Au lendemain d’une première manifestation spontanée, près de 1 000 jeunes se sont rassemblés place Kléber dans la soirée du lundi 10 juin. Pour l’union des gauches et contre l’extrême droite, les manifestants comptent bien prolonger la mobilisation dans la rue.
« C’est facile de se donner bonne conscience en partageant des stories (publications temporaires sur Instagram, ndlr). Mais ça ne change rien. Il faut investir de sa personne. » Lunettes de soleil, masque et casquette sur des cheveux mi-longs, Maxime (le prénom a été modifié) décrit son engagement naissant. Avançant sur les rails de tram, l’étudiant manifeste au sein d’une foule de près d’un millier de manifestants et manifestantes, la plupart étudiants. Membre de la communauté queer (bizarre ou inadapté en anglais, repris par les personnes non-hétérosexuelles ou qui ne se reconnaissent pas dans l’identité de genre assigné à leur naissance), Maxime veut s’engager face à la menace de l’extrême droite, incarnée par un Rassemblement national aux portes du pouvoir :
« Je veux m’investir au quotidien, ne plus louper les manifestations et passer à l’action concrète. Jordan Bardella refuse de garantir les droits de la communauté LGBT en Europe. C’est super grave. Ça veut dire que les persécutions de la communauté LGBT vont s’amplifier. »
« Ça ne suffira pas de faire une alliance politique »
La manifestation a commencé par un rassemblement autour de la statue du général Kléber aux alentours de 18h. Ils étaient déjà une centaine à 23h la veille, à crier leur colère dans les rues de Strasbourg lors d’une manifestation spontanée. Comme un sursaut face à un parti d’extrême-droite ravi d’avoir obtenu, du président de la République, des élections législatives anticipées. Les slogans qui rythment la mobilisation ont évolué, préférant désormais viser Jordan Bardella et Marine Le Pen, plutôt que Gérald Darmanin.

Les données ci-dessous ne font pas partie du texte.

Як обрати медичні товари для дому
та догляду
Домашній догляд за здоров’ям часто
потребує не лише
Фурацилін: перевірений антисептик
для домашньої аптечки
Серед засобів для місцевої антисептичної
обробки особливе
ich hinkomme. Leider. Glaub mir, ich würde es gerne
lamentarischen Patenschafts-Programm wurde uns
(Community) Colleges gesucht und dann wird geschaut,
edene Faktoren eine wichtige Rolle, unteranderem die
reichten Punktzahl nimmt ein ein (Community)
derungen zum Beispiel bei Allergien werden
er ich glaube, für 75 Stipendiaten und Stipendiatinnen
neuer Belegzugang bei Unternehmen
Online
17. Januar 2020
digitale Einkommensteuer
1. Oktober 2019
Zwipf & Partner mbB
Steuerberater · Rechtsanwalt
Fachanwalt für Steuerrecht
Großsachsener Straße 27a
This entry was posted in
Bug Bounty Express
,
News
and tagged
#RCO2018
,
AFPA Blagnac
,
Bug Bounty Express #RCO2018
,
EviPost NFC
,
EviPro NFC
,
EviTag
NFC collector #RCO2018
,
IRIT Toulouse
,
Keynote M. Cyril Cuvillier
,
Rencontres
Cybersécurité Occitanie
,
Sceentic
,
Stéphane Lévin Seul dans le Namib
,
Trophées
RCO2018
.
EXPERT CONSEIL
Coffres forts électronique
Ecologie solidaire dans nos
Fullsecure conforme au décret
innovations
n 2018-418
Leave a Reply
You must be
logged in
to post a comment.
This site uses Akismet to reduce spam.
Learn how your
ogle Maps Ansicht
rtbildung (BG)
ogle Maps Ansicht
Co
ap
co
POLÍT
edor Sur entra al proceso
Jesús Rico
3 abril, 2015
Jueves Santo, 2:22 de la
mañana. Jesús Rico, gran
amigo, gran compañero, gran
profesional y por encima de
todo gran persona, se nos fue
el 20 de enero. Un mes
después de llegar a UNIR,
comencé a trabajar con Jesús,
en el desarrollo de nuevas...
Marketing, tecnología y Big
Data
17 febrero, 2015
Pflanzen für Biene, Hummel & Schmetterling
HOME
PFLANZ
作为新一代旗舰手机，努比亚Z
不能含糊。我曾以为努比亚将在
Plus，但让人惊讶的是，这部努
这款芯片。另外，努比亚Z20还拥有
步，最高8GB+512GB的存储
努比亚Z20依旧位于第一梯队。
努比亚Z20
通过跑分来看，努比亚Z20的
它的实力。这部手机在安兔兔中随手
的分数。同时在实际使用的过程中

Avec une enceinte sous-dimensionnée pour l’événement, les prises de parole s’enchaînent. Le psychiatre strasbourgeois, Georges Yoram Federmann, commence par appeler à « s’ouvrir à l’autre » et à la réconciliation des gauches « malgré les différends ». Le militant pour les droits des exilés Gabriel Cardoen s’étonne quant à lui de l’absence de syndicats dans la mobilisation. Pour une « vraie lutte contre l’extrême droite », il appelle à une « mobilisation sur vos lieux d’étude, sur vos lieux de travail avec vos collègues, avec vos camarades pour descendre dans la rue. Ça ne suffira pas de faire une alliance politique pour les élections de la fin du mois ».
La jeunesse militante dans sa diversité
Au pied de la statue du général Kléber, la jeunesse militante prend la parole et porte des combats variés. Une membre de l’Union Communiste Libertaire appelle à manifester contre l’extrême-droite lors de la gay pride ce samedi 15 juin. Puis une étudiante active au sein du collectif Palestine Unistras appelle à maintenir une dimension anti-impérialiste au sein du mouvement.
Le député sortant Emmanuel Fernandes (La France insoumise) conclut les discours en visant Emmanuel Macron : « Le président de la République est un incendiaire qui va passer le flambeau aux fascistes. » Il est tout à coup interrompu par la foule qui répète en rythme : « On veut l’union de la gauche ! » Le candidat de la deuxième circonscription du Bas-Rhin approuve la demande en concluant : « Jamais ce pays ne basculera à l’extrême droite. » Applaudissements suivis d’un long chant antisfasciste : « Siamo tutti antifascisti », répété une quinzaine de fois.
Membre du syndicat Solidaires étudiant·es Alsace, Corentin se félicite de ces rassemblements spontanés mais il estime qu’il va falloir « faire plus vite et plus fort » : « Ce sont des moments importants pour s’encourager. Mais il va falloir sortir dans les villages. Parce que c’est pas ici que les gens ont voté RN. Et on a plus le choix. On peut pas simplement rester dans notre bastion de gauche. »
Rendez-vous le lendemain même heure
Vers 20h, un cortège de plusieurs dizaines de militants habillés tout en noir et aux visages masqués s’engage dans la rue des Francs Bourgeois. Le groupe est suivis par près d’un millier de personnes. Les manifestants et manifestantes passent à travers la Petite France, devant la faculté de Médecine, traversant le site du Nouvel Hôpital Civil vers la place d’Austerlitz.
La manifestation bifurque régulièrement, lorsque quelques véhicules de police apparaissent au coin de la rue. Des barrières métalliques et des poubelles sont jetées au sol, des déchets brûlés. Sur les murs, des bombes taguent régulièrement : « RN = nazis ». Trois personnes seront interpellées. Peu après 21h, la manifestation prend fin. Rendez-vous est donné le lendemain 19h place Kléber.